Focusing on Kenya, Uganda and South Africa, the project brings together a consortium of scholars and activists to examine how to construct regulatory solutions to the problem of health data migration in Africa.

The research will address three questions:

  1. How can the conceptual framework of digital health colonialism help us to understand and resist structural inequities of data migration?
  2. How can we co-create the design of apps to better address issues of privacy and data misuse, given the rapid rate of technological development?
  3. How can we update regulatory frameworks at the Pan-African level?

An important aspect of the work is the commitment to working with civil society organisations, app developers and traditional and non-traditional regulators. Together, the team will devise legal mechanisms to protect the health data of people in the global South by co-creating guidelines for data regulation, and testing their feasibility with app developers and other relevant stakeholders.

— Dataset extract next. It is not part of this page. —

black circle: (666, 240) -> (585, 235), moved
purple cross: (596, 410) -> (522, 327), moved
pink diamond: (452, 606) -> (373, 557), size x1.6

Prof. Sekalala notes that “the migration of people has long been a key policy issue for global health, but the global health stakes are also high for the migration of health data. The use of mobile health apps offers huge advantages for health in Africa, where health infrastructure and resources are often limited. However, the emergence and popular uptake of health apps also raise troubling questions: Where does data go? Who has access to it? And who profits from Africans’ health data, particularly once it leaves Africa?”

Prof. Andanda said that the co-creative approach, which we use in this project will go a long way in ensuring that the passive collection of personal data, through health apps, and data migration are properly regulated to respect human dignity.

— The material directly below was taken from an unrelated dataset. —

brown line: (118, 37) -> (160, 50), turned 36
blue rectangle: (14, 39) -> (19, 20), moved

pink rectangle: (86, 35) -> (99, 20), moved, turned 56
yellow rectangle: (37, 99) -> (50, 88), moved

Prof. Bitange Ndemo noted that the funding from Welcome Trust comes at the right time when there is a growing list of health hubs in Africa especially those that are building health wallets that will have a long-term effect on the people of Africa. The need to interrogate emerging concepts from the health apps is urgent now.

Dr Peter Kilroy at Wellcome added that the rapid rate of technological development in recent years has had profound implications on the global collection and storage of health data. Working with stakeholders across sub-Saharan Africa, this innovative project will be critical in transforming our understanding of the global inequities associated with health data migration, helping to inform regulatory frameworks and promote equitable approaches.